Sunday, November 4, 2012

It's All About The Crust...


So on occasion, I throw a dramatic tantrum strictly for comedic effect. It’s a service I provide free of charge that lightens a dark mood or dissolves anger. Trust me. It’s funny. So one delightful afternoon I walk into the kitchen to find Dewie making a peanut butter sandwich while opening an envelope. She stares at the paper she pulled out with that wrinkly eye look and her mouth slightly agape as if silently saying, “What the hell?”

“What’s up, buttercup?”

“Huh?” She looks up at me like she’s never seen me before. “Oh, this.” She holds up the paper. “I don’t understand what… they didn't  no they definitely didn't put my overtime on here. What the hell? I worked two weekends in a row and then nothing?!?!”

“Oh, well, yeah that sucks, you should call them or something, but when I say ‘what’s up, buttercup’ then you say something back that rhymes. It’s like a game.”

She scowls at the paper. “I don’t want to play.”

“Are you too mad to play?”

She looks at me like she’s going to say, “what the hell is wrong with you?” but instead she says, “Yes. I’m too. Mad. To. Play.” Just like that. All spaced out.

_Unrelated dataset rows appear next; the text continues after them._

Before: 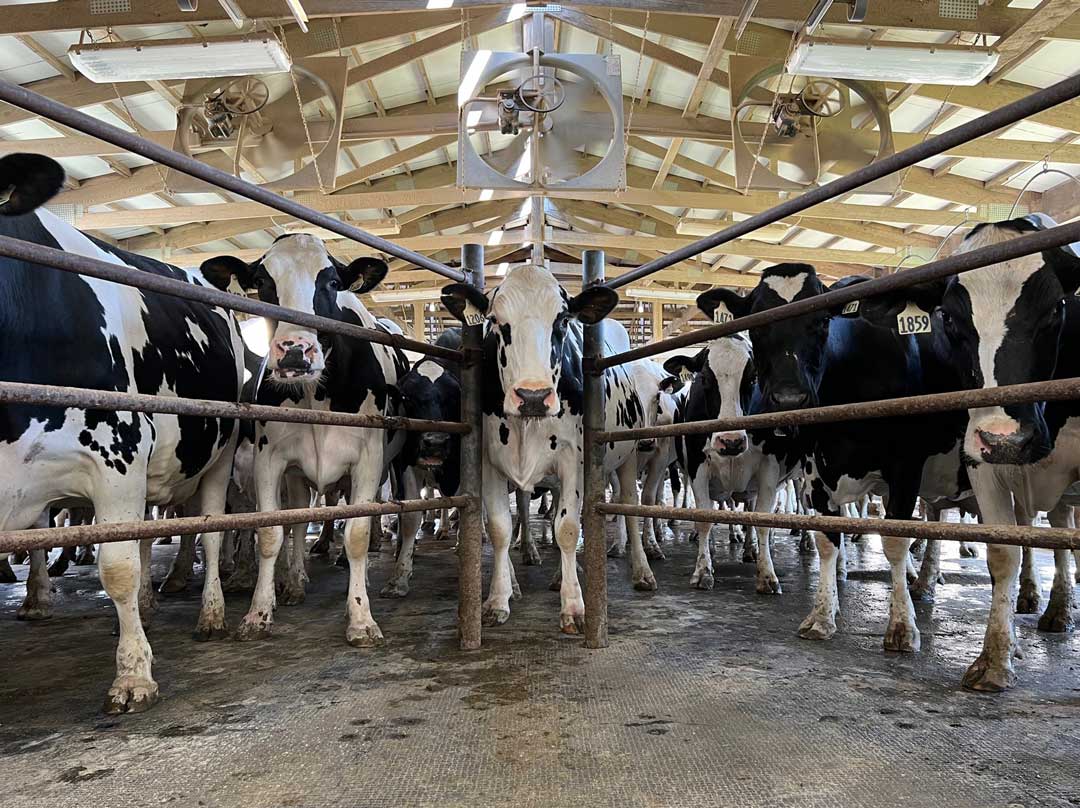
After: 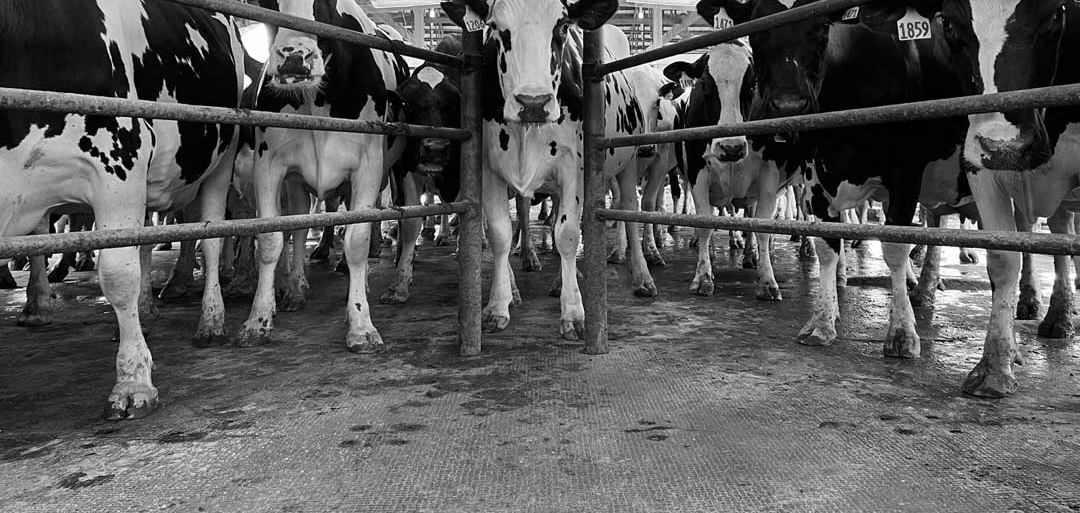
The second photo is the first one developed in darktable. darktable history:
monochrome: on, module defaults
crop and rotate: top 36.435%
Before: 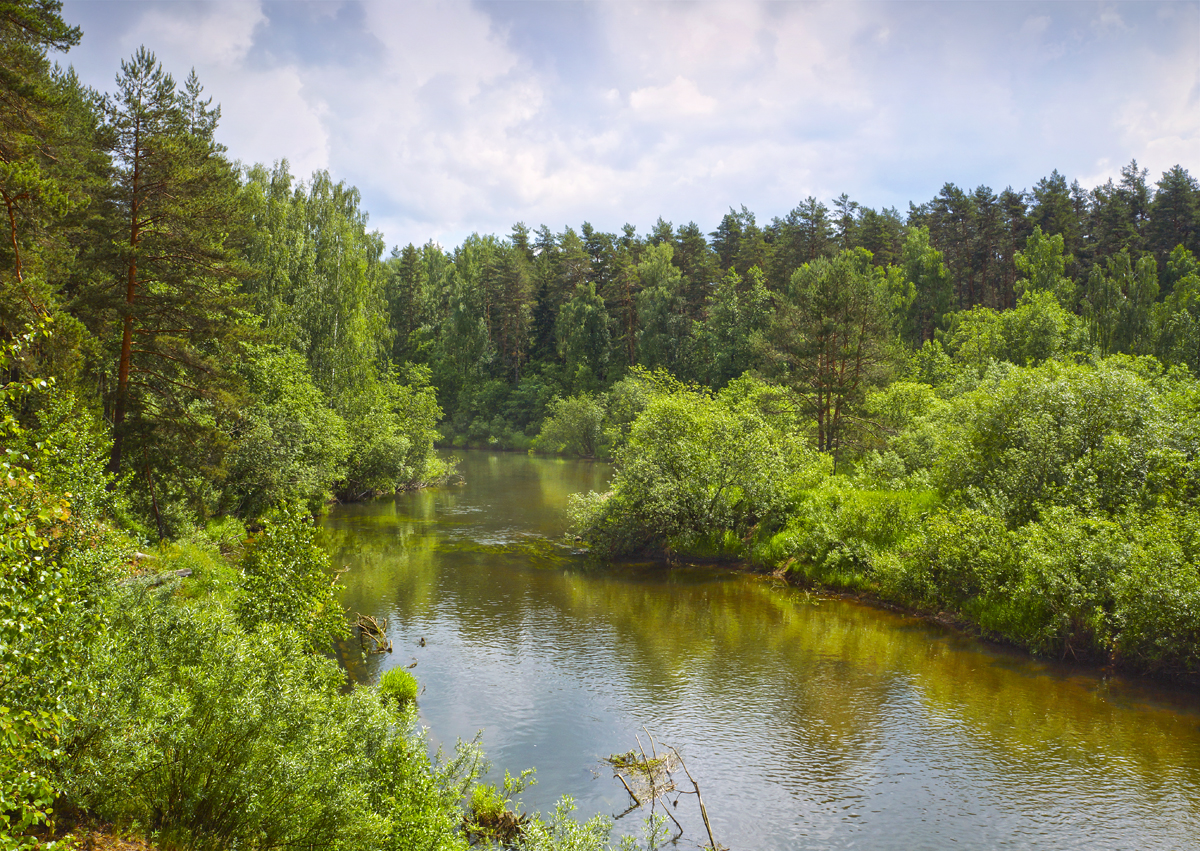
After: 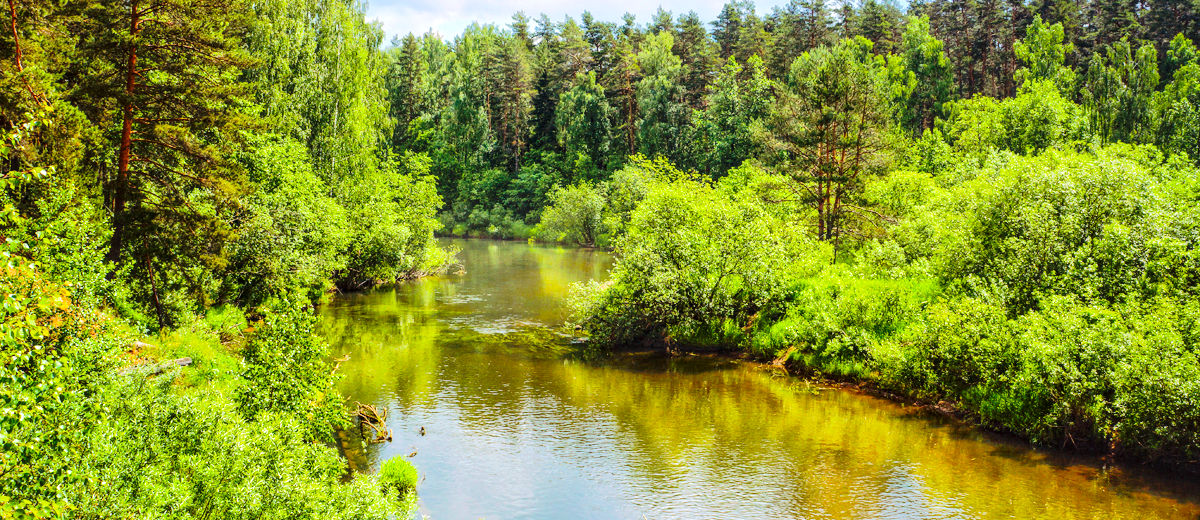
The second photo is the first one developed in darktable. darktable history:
local contrast: on, module defaults
tone equalizer: -7 EV 0.152 EV, -6 EV 0.629 EV, -5 EV 1.13 EV, -4 EV 1.32 EV, -3 EV 1.18 EV, -2 EV 0.6 EV, -1 EV 0.163 EV, edges refinement/feathering 500, mask exposure compensation -1.57 EV, preserve details no
base curve: curves: ch0 [(0, 0) (0.073, 0.04) (0.157, 0.139) (0.492, 0.492) (0.758, 0.758) (1, 1)], preserve colors none
crop and rotate: top 24.896%, bottom 13.981%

“Well then I’m mad too! What the hell? How DARE they mess up your check? WHO THE HELL DO THEY THINK THEY ARE?!?!” I purse my lips in rage and dramatically slap a pack of toilet paper off the counter that had come in with the groceries but not found its way to the hall closet yet. The toilet paper bounces off the cabinet and makes it into the next room. I ball up my fists, throw my head back and growl. “AAARRRGGGGGRRRLLLL!!!!!”

I can tell Dewie’s trying not to laugh. She stands up with her sandwich in one hand and a paper towel in the other. She rolls her eyes and looks at me. “Are you quite finished?”

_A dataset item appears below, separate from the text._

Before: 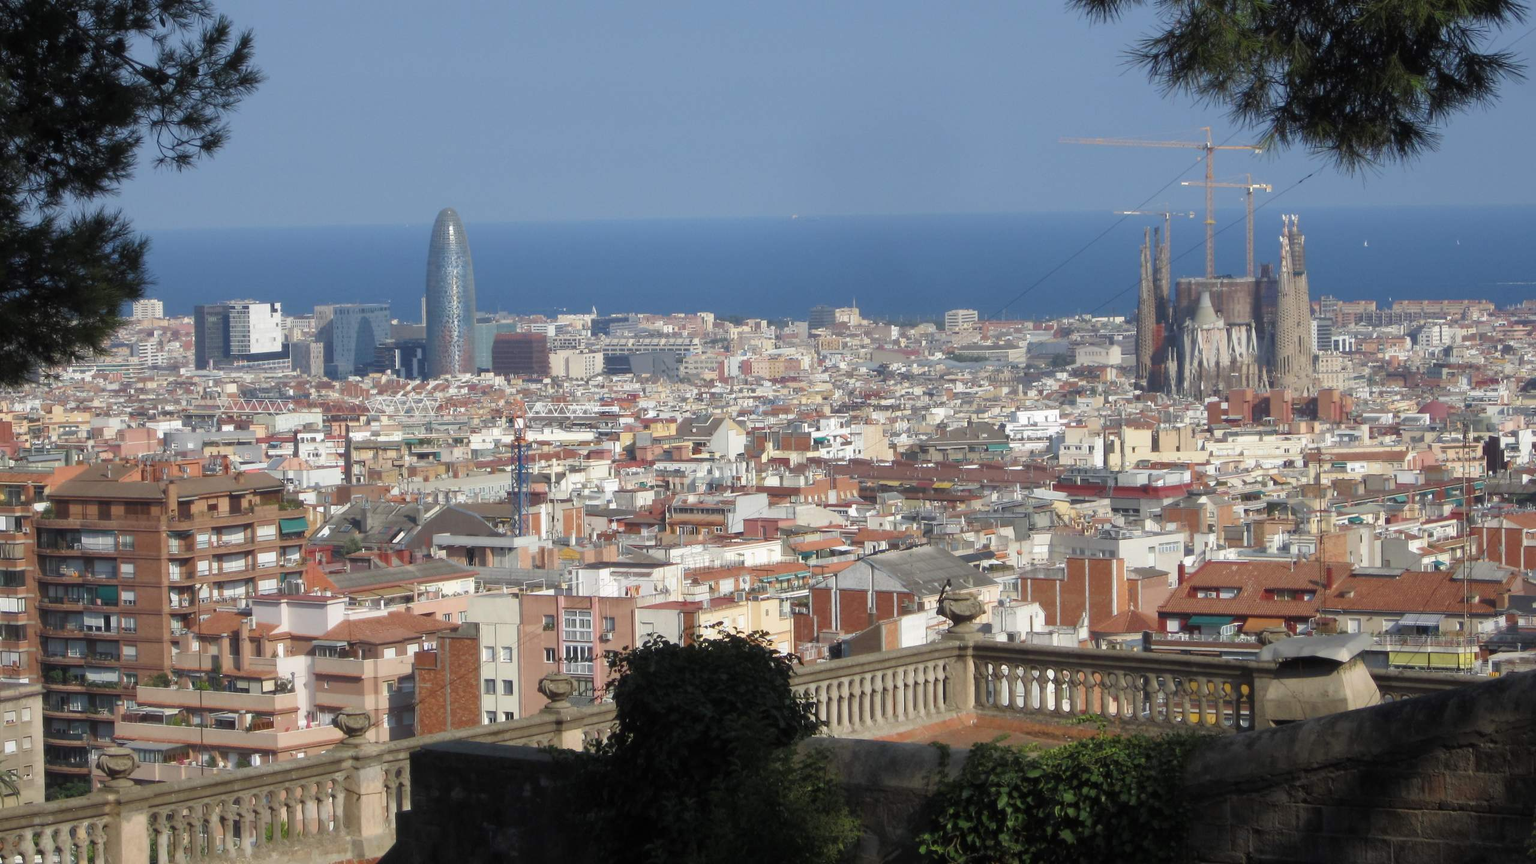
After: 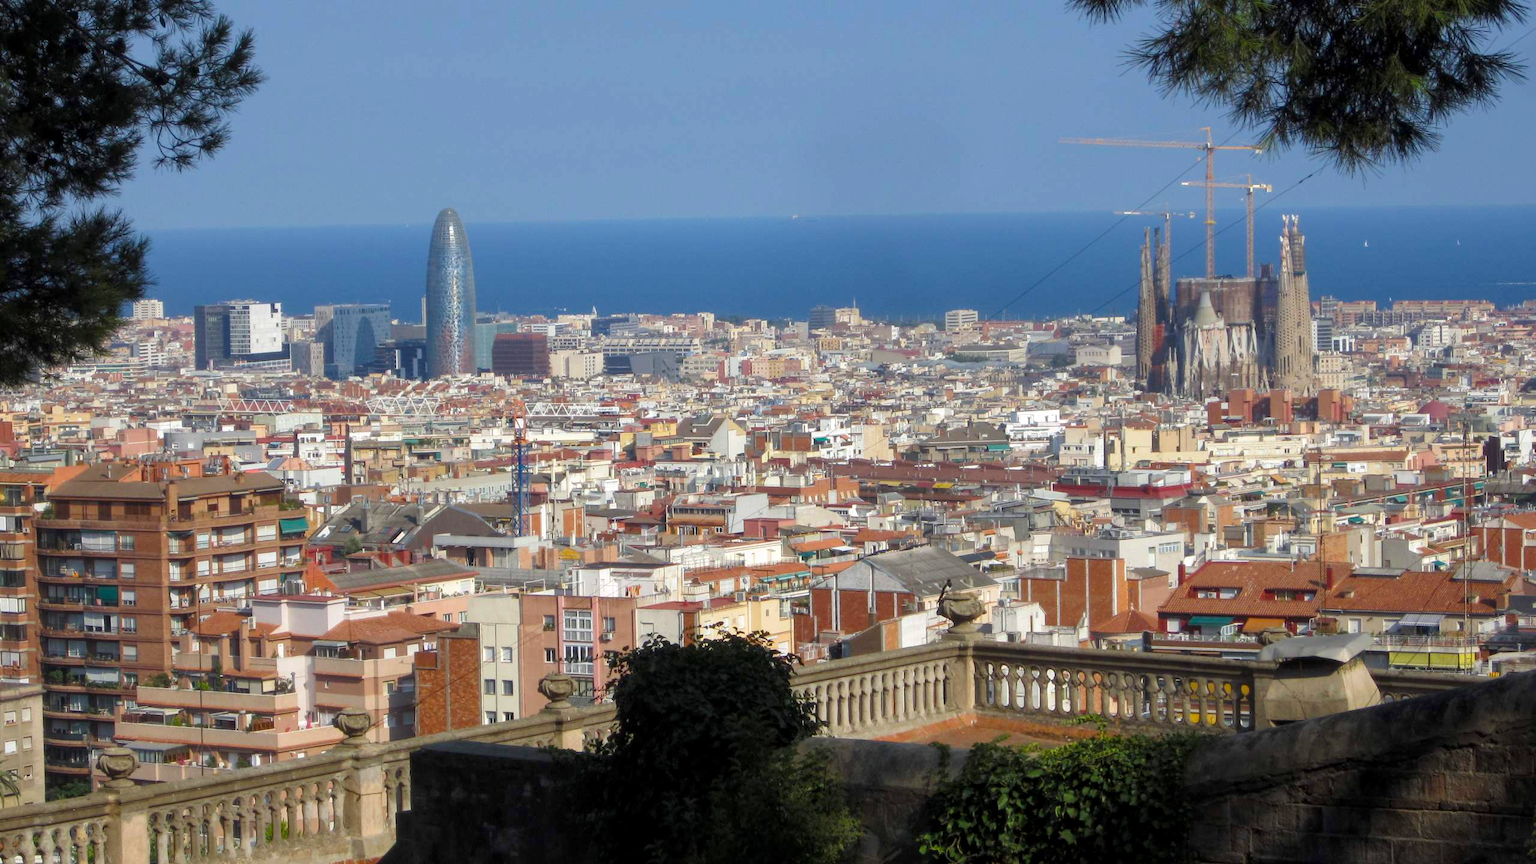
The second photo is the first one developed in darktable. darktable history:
color balance rgb: perceptual saturation grading › global saturation 25%, global vibrance 20%
local contrast: highlights 100%, shadows 100%, detail 131%, midtone range 0.2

I make my eyes all ginormous and cop an attitude. “Maybe I am and maybe I’m not!” With that I slap the sandwich out of her hand. I am genuinely surprised that it has made its way to the floor. I didn't think I hit it that hard. She stares at it on the floor and watches as the dog slowly slinks her way over, watching us out of the corner of her eye and scarfs it up and then promptly gets out of the line of fire.

She looks kind of annoyed. “I can’t believe you just did that.”

“Really?! Are you new here? You had to know I was coming for the sandwich. Why weren't you holding it tighter?”

“I didn't know I needed a death grip on my damn sandwich! I was getting to the good crust! I always save that part for last! You ruined the good part of my sandwich!”

“Oh, no. I ruined the good crust?! What ever will we do? If you would have just played the game none of this would have happened.”

“Fine. Make me a new sandwich, bit..”

“ALRIGHT! I’ll make you a new sandwich. But I'm going to do it angrily.”